И лондонские скверы, тусклые и неприбранные с прошлогодней октябрьской непогоды, начинают постепенно, день за днем, заполняться живой материей. Так море просачивается по неприметным трещинам, исподволь, дюйм за дюймом, отвоевывает себе пространство, прокладывает дорогу на каменистую сушу, пока вдруг не хлынет и не заполнит своей животворной влагой все пересохшие русла.
Лондонские скверы — эти заповедные кусочки сельской природы, уцелевшие благодаря исконной любви англосаксов к траве и деревьям, — цепко удерживают частицу весенней магии на своих тесных, отгороженных полянах и прогалинах. Полагаю, я был не первым человеком, который вот так апрельским вечером стоял у открытого окна, выходящего на лондонский скверик, и чутко прислушивался, пытаясь уловить послание из отдаленных уголков сельской Англии. Несомненно, мои предшественники георгианской эпохи грезили о древних фавнах и кентаврах, цокающих копытами по Беркли-сквер. Мне же, над моим скромным сквериком, рисовались не менее пасторальные картинки: живые изгороди из дикого боярышника, весенние сады на пороге недолговечного кипения цвета, привольные поля, в которых дымчато-серые ягнята боязливо жмутся к своим меланхоличным маткам, свежераспаханные борозды, по которым вслед за плугом медленно движется вечная, как мир, фигура пахаря.
Итак, час настал. Я отправляюсь в путь — именно сейчас, вслед за весной, по дорогам, зовущим меня в глубь Англии. И не важно, куда именно ехать, ведь Англия везде и повсюду.
Наконец-то я увижу то, что лежит в стороне от наезженных дорог. По своему желанию буду посещать знаменитые города и маленькие безвестные деревушки. Прикоснусь к праху великих королей и аббатов, вновь выведу на дорогу рыцарей и кавалеров и, может быть, однажды услышу шум былых схваток у церковных врат и на земляных валах. Если же мне надоест наслаждаться ароматом седых легенд, я просто посижу на берегу сельского пруда и полюбуюсь закатом либо же поведу лошадей на водопой. Меня ждет множество встреч, я буду беседовать с лордами и простыми крестьянами, с бродягами, цыганами и сельскими псами. Господи боже мой, да я могу делать все, что мне взбредет в голову! И буду делать это весело и беспечно. С легким сердцем я приму все, что — в дождь ли, в солнцепек — выпадет мне на моем пути.

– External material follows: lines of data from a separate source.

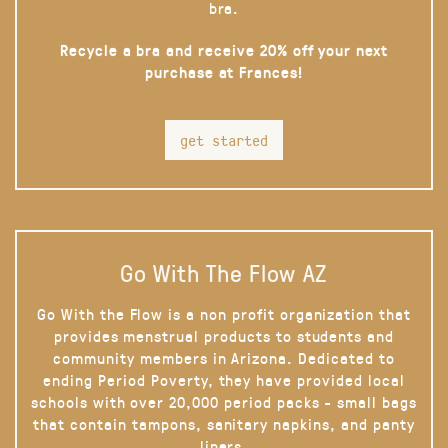
bra.
Recycle a bra and receive 20% off your next
purchase at Frances!
get started
Go With The Flow AZ
Go With the Flow is a non profit organization that
provides menstrual products to students and
community members in Arizona. Dedicated to
ending Period Poverty, they have provided local
schools with over 20,000 period packs - small bags
that contain tampons, sanitary napkins, and panty
liners.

Насколько мне известно, храбрые рыцари, пилигримы, искатели лучшей доли и правдоборцы, даже обычные глупцы — все они, покидая родной город, оборачивались и произносили прощальное слово, каждый в соответствии со своим характером и интеллектом. Это ключевой момент в любом путешествии — когда кровь волнуется в ожидании предстоящих приключений, когда подпруги плотно затянуты и все готово для долгого пути. Некоторые города — как, например, расположенный на холме Дарем или Солсбери, который, помнится, лежит в укромной ложбине, — как нельзя более подходят для торжественного прощания. Так и кажется, будто сама природа или же человеческий гений предназначили их для поощрения благородного жанра прощальных речей. Что же касается Лондона, то он слишком велик для этой цели: к тому времени, как вы достигнете его границ, разглядеть сам город уже не представляется возможным. Сомнительно, чтобы кто-либо произносил прочувствованные речи под стенами газового завода или водоочистных сооружений…
Стоит ли уточнять, что никто из нынешних горожан не видел Лондона? В последний раз подобная возможность — как следует разглядеть город — существовала во времена Стюартов. Тогда еще можно было выйти на затопленные водой вестминстерские луга и полюбоваться на английскую столицу, раскинувшуюся на склонах Ладгейт-Хилла, всю целиком, с ее шпилями и церковными башенками. Наиболее же удобным в этом отношении следует признать Лондон эпохи Плантагенетов — обнесенный стенами город был идеально приспособлен для обозрения и прощальных слов. Сегодня, даже если вы вскарабкаетесь на купол собора Святого Павла, Лондон предстанет вашему взору не в виде компактного полиса, а скорее в виде города-лабиринта. Если вы желаете получить наиболее точное представление об английской столице, поднимитесь на башню Саутуоркского собора, а еще лучше прокатитесь на лодке по Темзе поздней ночью, когда густая тьма окутывает своей древней магией панораму города.
Все это хорошо, друзья, но вот что я вам скажу: человек, покидающий Лондон и обдумывающий свою прощальную речь, будет весьма разочарован, когда наконец доберется до Места, Где Заканчивается Лондон.